[Opening TEXT UNDER STUDY section]

Tuesday, 9 October 2018

Ten Points about Brazilian Politics

Some quick thoughts about what's happening in Brazil.

1. Polling 46% is extremely rare for a hard right populist outfit, and tends to be the exception rather than the rule. Not even the Nazis managed this feat in their crooked March 1933 election. The question then is whether support for this kind of politics is about to enter a new dangerous phase, or is something proper to Brazil that doesn't travel beyond its borders.

2. The Brazilian economy has had a trying time. Like most major countries Brazil took a hit over the course of the crash but it bounded back very strongly. GDP was in negative territory only for the last three quarters of 2009 and by the second quarter of 2010 it already managed to climb above its pre-crisis peak. However, in 2014 economic activity collapsed and unemployment doubled from just under seven per cent to just shy of 13% by 2017. While the recession was sharp, growth - albeit more anaemic - has resumed and unemployment is falling more slowly.

[Closing TEXT UNDER STUDY section]
[Opening DATA SECTION section]

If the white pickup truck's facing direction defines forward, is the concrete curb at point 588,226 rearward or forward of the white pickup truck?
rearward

[Closing DATA SECTION section]

Render this sentence from the post on Brazilian politics into Spanish: "Like most major countries Brazil took a hit over the course of the crash but it bounded back very strongly."

◆ WRITTEN ANSWER ◆
Como la mayoría de los grandes países, Brasil recibió un golpe en el transcurso del crac, pero se recuperó con mucha fuerza.